**Your task**
Set down the data again exactly. Pictures are not part of the copy.

>>>

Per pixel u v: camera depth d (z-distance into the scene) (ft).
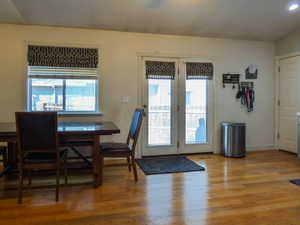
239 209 8.71
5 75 14.25
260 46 18.33
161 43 16.38
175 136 17.02
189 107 17.19
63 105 15.23
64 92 15.19
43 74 14.73
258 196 9.87
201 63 17.15
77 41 15.05
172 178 12.11
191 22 14.96
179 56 16.71
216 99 17.58
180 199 9.57
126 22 14.62
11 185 11.05
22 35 14.34
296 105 17.07
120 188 10.76
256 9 13.87
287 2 13.25
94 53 15.23
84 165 12.69
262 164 14.70
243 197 9.77
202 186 11.00
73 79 15.17
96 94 15.55
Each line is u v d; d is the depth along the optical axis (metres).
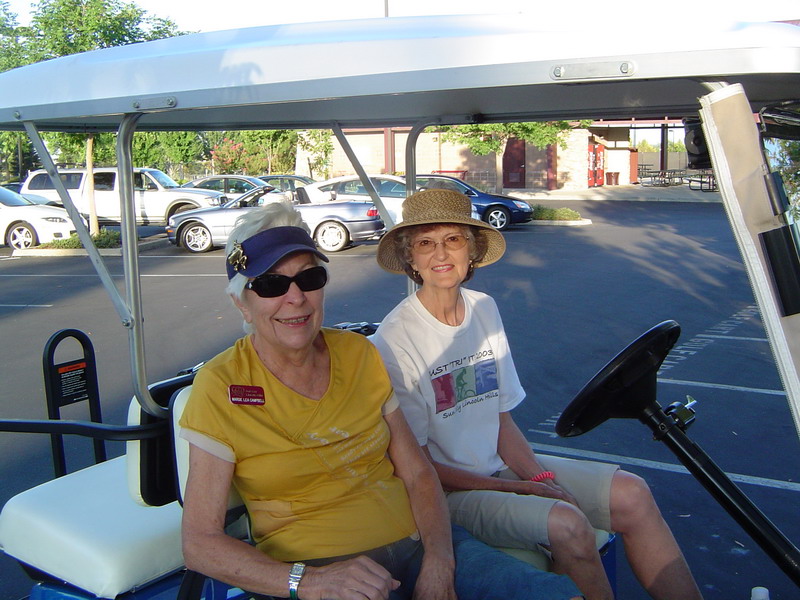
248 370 2.11
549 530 2.20
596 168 31.06
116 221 18.52
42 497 2.57
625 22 1.62
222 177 20.23
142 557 2.25
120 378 6.49
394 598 2.07
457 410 2.54
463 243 2.49
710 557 3.50
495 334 2.68
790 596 3.20
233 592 2.17
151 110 2.06
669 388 5.89
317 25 2.04
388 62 1.77
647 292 9.64
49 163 2.27
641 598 3.28
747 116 1.47
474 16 1.91
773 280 1.44
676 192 27.17
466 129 18.58
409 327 2.50
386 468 2.22
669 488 4.19
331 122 3.13
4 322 9.05
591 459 4.60
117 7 15.55
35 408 5.78
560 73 1.61
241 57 1.94
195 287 11.09
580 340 7.32
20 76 2.33
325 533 2.05
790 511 3.91
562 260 12.44
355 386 2.20
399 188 14.55
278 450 2.04
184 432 2.03
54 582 2.41
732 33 1.49
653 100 2.46
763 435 4.91
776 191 1.44
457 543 2.20
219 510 2.00
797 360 1.43
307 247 2.07
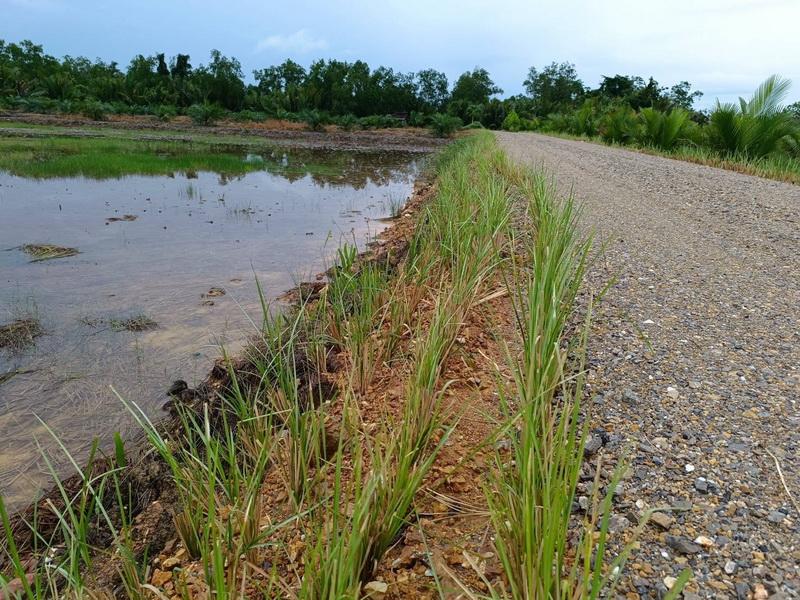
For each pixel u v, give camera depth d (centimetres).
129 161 1762
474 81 7500
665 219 654
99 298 521
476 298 389
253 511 199
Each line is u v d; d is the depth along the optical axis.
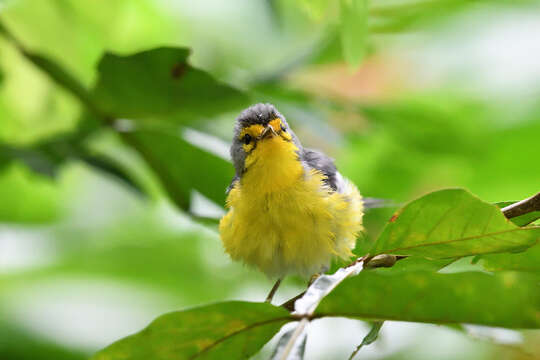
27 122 11.04
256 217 8.52
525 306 3.99
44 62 9.01
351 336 10.41
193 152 9.24
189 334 4.37
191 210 9.67
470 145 11.87
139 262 11.93
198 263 11.93
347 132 11.75
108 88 8.64
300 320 4.31
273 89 10.98
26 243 11.84
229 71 11.96
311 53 10.65
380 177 12.90
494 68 12.83
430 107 12.09
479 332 4.08
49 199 12.29
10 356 10.12
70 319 10.73
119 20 11.64
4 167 10.54
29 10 10.91
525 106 12.42
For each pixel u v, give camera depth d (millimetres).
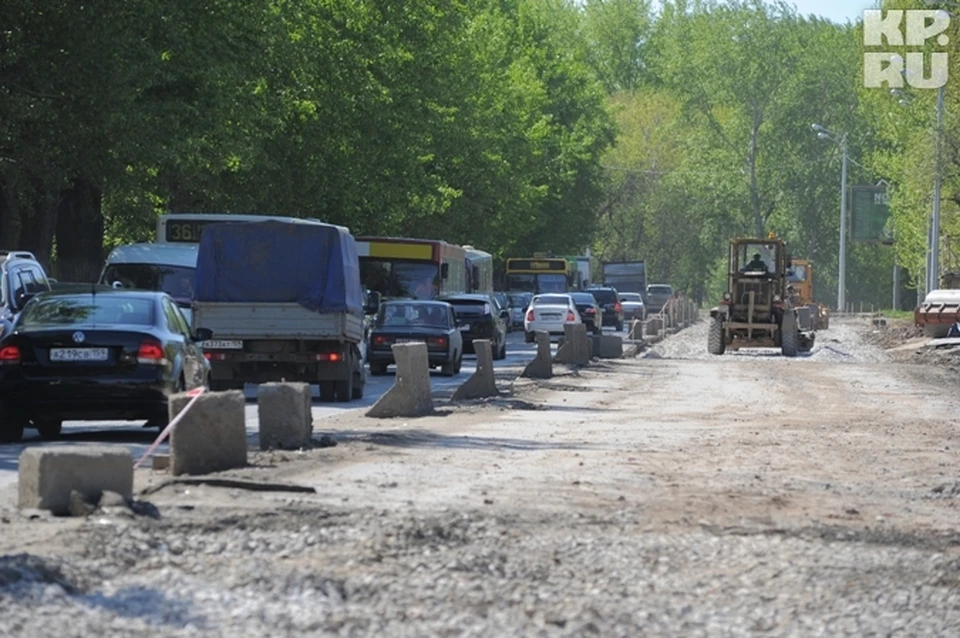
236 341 68562
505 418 56375
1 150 95688
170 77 95938
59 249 112375
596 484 34344
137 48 91688
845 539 27203
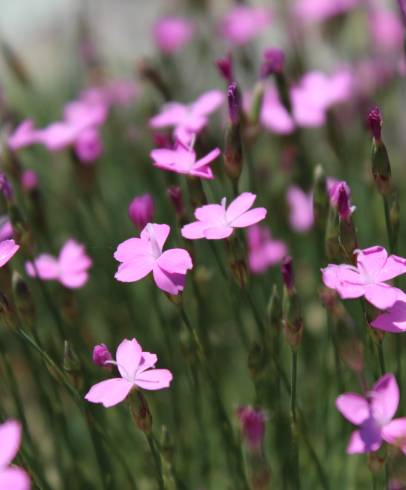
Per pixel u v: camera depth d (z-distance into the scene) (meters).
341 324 0.54
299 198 0.70
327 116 0.67
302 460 0.63
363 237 0.71
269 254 0.67
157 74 0.65
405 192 0.76
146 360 0.54
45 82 0.97
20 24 1.14
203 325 0.61
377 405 0.52
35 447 0.61
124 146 0.79
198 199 0.57
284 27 0.81
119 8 1.07
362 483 0.64
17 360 0.73
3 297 0.56
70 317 0.62
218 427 0.62
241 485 0.61
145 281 0.71
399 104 0.81
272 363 0.62
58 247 0.75
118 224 0.74
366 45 0.79
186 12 0.84
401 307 0.53
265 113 0.68
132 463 0.65
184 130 0.61
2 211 0.63
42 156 0.79
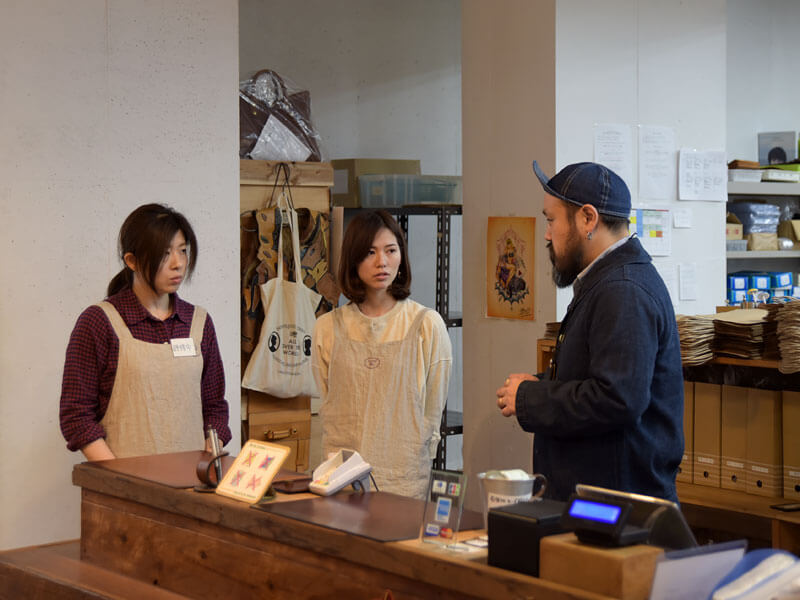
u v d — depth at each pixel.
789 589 1.42
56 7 3.77
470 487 4.39
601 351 2.19
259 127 4.97
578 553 1.49
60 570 2.44
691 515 3.43
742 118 6.60
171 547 2.27
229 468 2.23
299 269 4.85
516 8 4.54
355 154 6.29
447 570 1.65
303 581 1.94
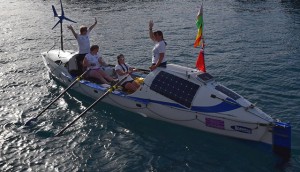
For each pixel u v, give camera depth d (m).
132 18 33.62
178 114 11.41
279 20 30.34
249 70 17.41
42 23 31.88
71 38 26.23
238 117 10.21
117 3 43.59
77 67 15.23
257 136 10.08
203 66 11.40
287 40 23.41
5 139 11.32
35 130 11.92
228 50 21.52
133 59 20.39
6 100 14.44
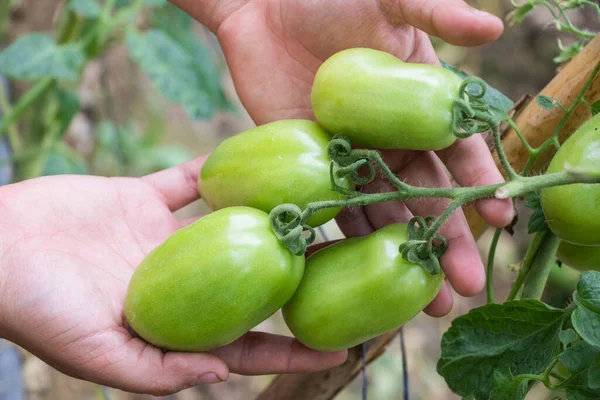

<<<

**Final answer**
Per pixel u v: camera depth d (z-distance into the scene) (ft).
239 209 8.71
5 75 14.25
260 46 18.33
161 43 16.38
175 136 17.02
189 107 17.19
63 105 15.23
64 92 15.19
43 74 14.73
258 196 9.87
201 63 17.15
77 41 15.05
172 178 12.11
191 22 14.96
179 56 16.71
216 99 17.58
180 199 9.57
126 22 14.62
11 185 11.05
22 35 14.34
296 105 17.07
120 188 10.76
256 9 13.87
287 2 13.25
94 53 15.23
84 165 12.69
262 164 14.70
243 197 9.77
202 186 11.00
73 79 15.17
96 94 15.55
Each line is u v d; d is the depth along the optical axis (metres).
248 370 2.11
549 530 2.20
596 168 31.06
116 221 18.52
42 497 2.57
625 22 1.62
222 177 20.23
142 557 2.25
120 378 6.49
394 598 2.07
457 410 2.54
463 243 2.49
710 557 3.50
495 334 2.68
790 596 3.20
233 592 2.17
151 110 2.06
669 388 5.89
317 25 2.04
388 62 1.77
647 292 9.64
49 163 2.27
641 598 3.28
747 116 1.47
474 16 1.91
773 280 1.44
676 192 27.17
466 129 18.58
409 327 2.50
386 468 2.22
669 488 4.19
331 122 3.13
4 322 9.05
591 459 4.60
117 7 15.55
35 408 5.78
560 73 1.61
241 57 1.94
195 287 11.09
580 340 7.32
20 76 2.33
325 533 2.05
790 511 3.91
562 260 12.44
355 386 2.20
399 188 14.55
278 450 2.04
184 432 2.03
54 582 2.41
732 33 1.49
653 100 2.46
763 435 4.91
776 191 1.44
457 543 2.20
219 510 2.00
797 360 1.43
307 247 2.07
For each pixel u v, give camera depth d (centimetres).
129 161 1762
474 81 7500
665 219 654
99 298 521
476 298 389
253 511 199
Each line is u v d; d is the depth along the optical axis.
27 122 11.04
256 217 8.52
525 306 3.99
44 62 9.01
351 336 10.41
193 152 9.24
189 334 4.37
191 210 9.67
470 145 11.87
139 262 11.93
198 263 11.93
347 132 11.75
108 88 8.64
300 320 4.31
273 89 10.98
26 243 11.84
229 71 11.96
311 53 10.65
380 177 12.90
494 68 12.83
430 107 12.09
479 332 4.08
49 199 12.29
10 356 10.12
70 319 10.73
119 20 11.64
4 167 10.54
29 10 10.91
525 106 12.42
For each pixel u v, give camera depth d (millimetres).
236 341 68562
505 418 56375
1 150 95688
170 77 95938
59 249 112375
596 484 34344
137 48 91688
845 539 27203
Per pixel u v: camera depth d (z-distance into the scene) (meters).
341 324 0.54
299 198 0.70
327 116 0.67
302 460 0.63
363 237 0.71
269 254 0.67
157 74 0.65
405 192 0.76
146 360 0.54
45 82 0.97
20 24 1.14
203 325 0.61
377 405 0.52
35 447 0.61
124 146 0.79
198 199 0.57
284 27 0.81
119 8 1.07
362 483 0.64
17 360 0.73
3 297 0.56
70 317 0.62
218 427 0.62
241 485 0.61
145 281 0.71
399 104 0.81
272 363 0.62
58 247 0.75
118 224 0.74
366 45 0.79
186 12 0.84
401 307 0.53
265 113 0.68
132 463 0.65
184 130 0.61
2 211 0.63
42 156 0.79
u v d — depth at each pixel.
789 589 1.42
56 7 3.77
470 487 4.39
601 351 2.19
259 127 4.97
578 553 1.49
60 570 2.44
691 515 3.43
742 118 6.60
171 547 2.27
229 468 2.23
299 269 4.85
516 8 4.54
355 154 6.29
447 570 1.65
303 581 1.94
For each pixel u v, give camera depth d (m).
132 18 33.62
178 114 11.41
279 20 30.34
249 70 17.41
42 23 31.88
71 38 26.23
238 117 10.21
117 3 43.59
77 67 15.23
257 136 10.08
203 66 11.40
287 40 23.41
5 139 11.32
35 130 11.92
228 50 21.52
133 59 20.39
6 100 14.44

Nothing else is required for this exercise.